The first version of my code assumed that the atomic updating would work like the rest of Envoy
(through its Runtime
configuration) – i.e., put your certificates in some directory, and symlink another directory (call
it data) to that. Your certs are then in /whatever/data/tls.key and /whatever/data/tls.crt,
and /whatever/data is just a symlink to /somewhere/20190401-certs. When you want the
certificates to rotate, you symlink the new directory to .tmp or something, and then atomically
replace data with .tmp, mv -Tf .tmp data.
However, Envoy does not recognize that sequence for certificates. It requires you to do the exact
dance that Kubernetes does, which involves two levels of symlinks. If you have a volume mount
/certs, then the current version of your Kubernetes secret is actually stored in
/certs/..timestamp (where timestamp is actually something like 2020_04_09_17_25_30.145602340).

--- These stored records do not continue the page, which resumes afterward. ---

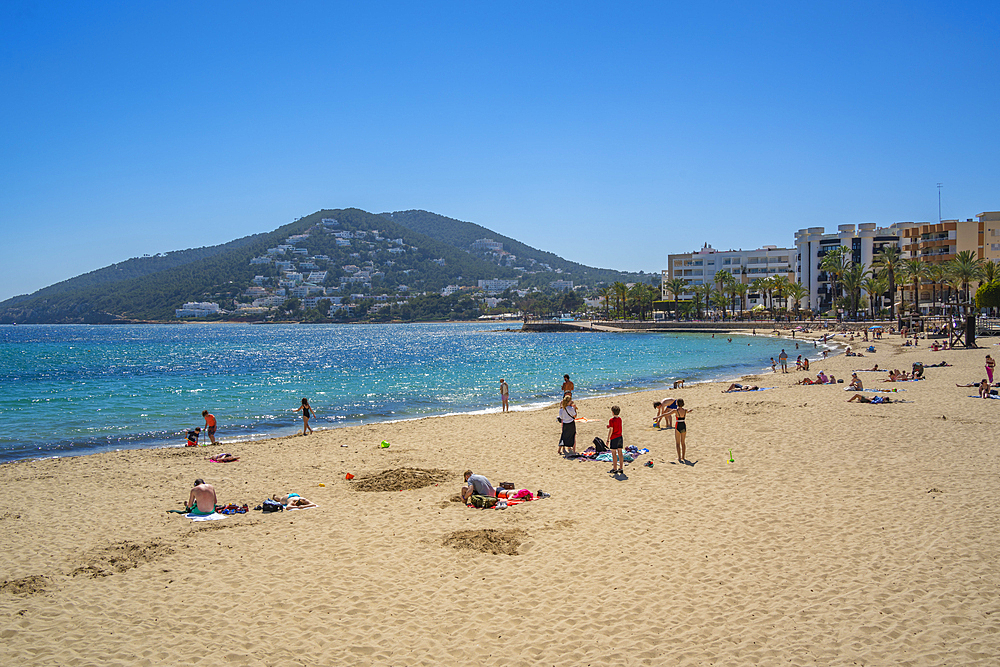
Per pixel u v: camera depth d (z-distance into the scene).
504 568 9.82
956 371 37.75
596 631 7.78
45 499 14.70
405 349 104.00
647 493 13.80
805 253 148.00
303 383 47.50
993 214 102.56
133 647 7.61
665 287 183.38
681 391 34.44
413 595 8.95
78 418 30.80
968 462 15.40
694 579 9.17
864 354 56.31
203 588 9.32
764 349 79.00
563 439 18.56
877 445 17.72
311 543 11.18
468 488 13.66
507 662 7.14
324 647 7.56
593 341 115.19
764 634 7.55
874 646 7.21
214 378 53.22
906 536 10.54
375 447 20.70
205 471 17.52
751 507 12.49
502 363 65.38
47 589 9.38
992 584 8.65
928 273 95.12
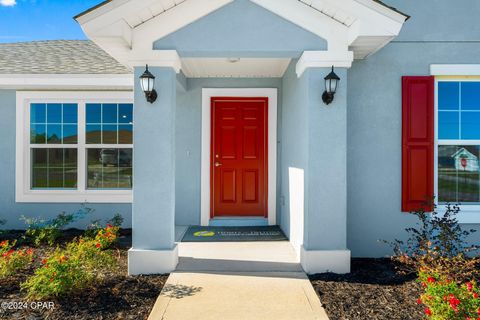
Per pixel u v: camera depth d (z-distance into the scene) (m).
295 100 5.72
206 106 7.34
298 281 4.43
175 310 3.66
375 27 4.45
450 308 2.98
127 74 7.13
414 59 5.55
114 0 4.29
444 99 5.73
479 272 4.33
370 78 5.53
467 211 5.53
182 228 7.12
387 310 3.66
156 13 4.63
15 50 8.84
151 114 4.76
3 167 7.38
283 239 6.29
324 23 4.74
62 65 7.63
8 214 7.36
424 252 5.04
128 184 7.59
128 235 6.82
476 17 5.61
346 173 5.06
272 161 7.34
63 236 6.69
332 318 3.52
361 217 5.51
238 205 7.58
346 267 4.76
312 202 4.80
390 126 5.53
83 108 7.48
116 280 4.43
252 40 4.77
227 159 7.57
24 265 4.73
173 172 4.88
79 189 7.42
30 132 7.47
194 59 6.04
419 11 5.59
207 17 4.76
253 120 7.54
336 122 4.80
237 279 4.47
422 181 5.49
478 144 5.70
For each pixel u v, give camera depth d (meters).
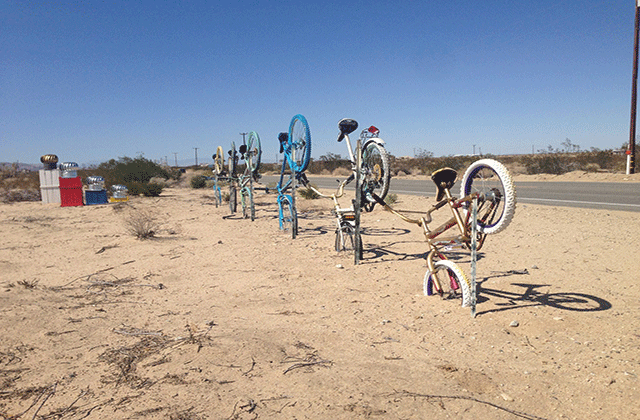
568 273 5.59
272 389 2.85
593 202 13.45
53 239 9.69
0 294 5.24
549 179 25.50
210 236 9.62
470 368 3.11
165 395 2.80
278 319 4.27
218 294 5.25
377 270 6.16
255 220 12.27
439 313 4.29
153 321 4.30
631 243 7.17
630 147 25.02
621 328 3.69
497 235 8.55
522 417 2.48
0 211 15.73
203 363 3.27
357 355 3.38
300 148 8.71
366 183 6.59
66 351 3.58
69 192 17.11
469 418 2.48
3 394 2.88
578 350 3.32
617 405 2.56
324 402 2.67
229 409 2.61
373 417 2.50
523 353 3.33
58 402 2.76
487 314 4.19
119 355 3.47
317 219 12.35
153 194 21.92
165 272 6.45
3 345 3.72
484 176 4.39
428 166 44.62
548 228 9.05
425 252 7.29
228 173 15.26
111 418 2.54
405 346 3.54
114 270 6.67
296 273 6.14
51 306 4.81
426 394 2.75
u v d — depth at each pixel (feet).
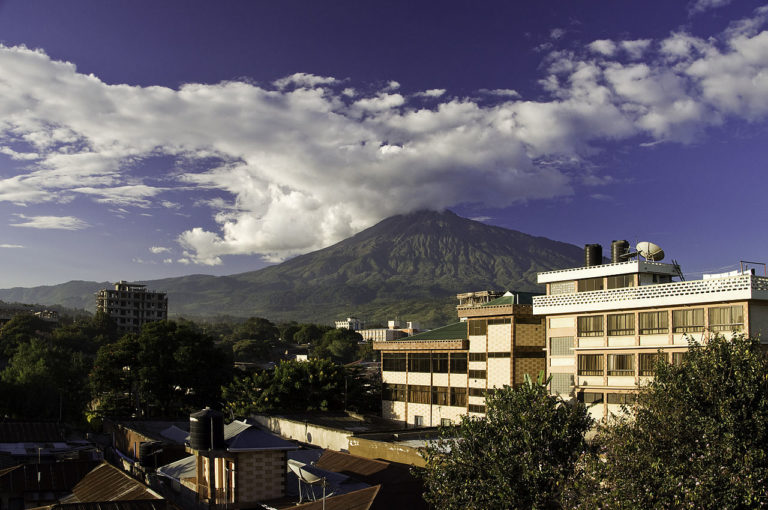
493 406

So you’ll have /certs/..timestamp/tls.key, etc., as a normal file. This current timestamp is then
linked to a directory called ..data. Finally, /certs/tls.key (and friends), are linked to
..data/tls.key. When a data update arrives, the files are written to a new ..timestamp
directory, and the ..data symlink is atomically replaced. This is close to what I did in the first
version of my program, but not exactly the same. As a result, Envoy did not notice any changes my
program made. I changed my program to do exactly what Kubernetes does, and then it started working.
Now that program exists so you can test locally without having to understand the details ;)
Here is the ls output of that sort of directory structure:
# ls -laR jrock.us
jrock.us:
total 4
drwxrwxrwt 3 root root 140 Apr 9 17:25 .
drwxr-xr-x 1 root root 4096 Apr 9 17:25 ..
drwxr-xr-x 2 root root 100 Apr 9 17:25 ..2020_04_09_17_25_30.145602340
lrwxrwxrwx 1 root root 31 Apr 9 17:25 ..data -> ..2020_04_09_17_25_30.145602340
lrwxrwxrwx 1 root root 13 Apr 9 17:25 ca.crt -> ..data/ca.crt
lrwxrwxrwx 1 root root 14 Apr 9 17:25 tls.crt -> ..data/tls.crt
lrwxrwxrwx 1 root root 14 Apr 9 17:25 tls.key -> ..data/tls.key
jrock.us/..2020_04_09_17_25_30.145602340:
total 8
drwxr-xr-x 2 root root 100 Apr 9 17:25 .
drwxrwxrwt 3 root root 140 Apr 9 17:25 ..
-rw-r--r-- 1 root root 0 Apr 9 17:25 ca.crt
-rw-r--r-- 1 root root 3558 Apr 9 17:25 tls.crt
-rw-r--r-- 1 root root 1679 Apr 9 17:25 tls.key
Looking at the tests in the PR where this
feature was introduced was helpful, as is the
related ticket. (It didn’t make sense to me until
I just kubectl exec'd into a container and ran ls -laR on a mounted secret, though. If you are
implementing something similar, I recommend doing that. I would also greatly appreciate a link to
the code in Kubernetes that manages this. I spent about 20 minutes looking, but couldn’t find it,
which annoys me.)
Conclusion⌗
In the end, this was a very simple change. Here’s all I needed to do for my own personal site: jrock.us#3d986…
Anyway, I hope this is helpful to someone. I am glad I no longer have to care about certificates, and hopefully you don’t have to either!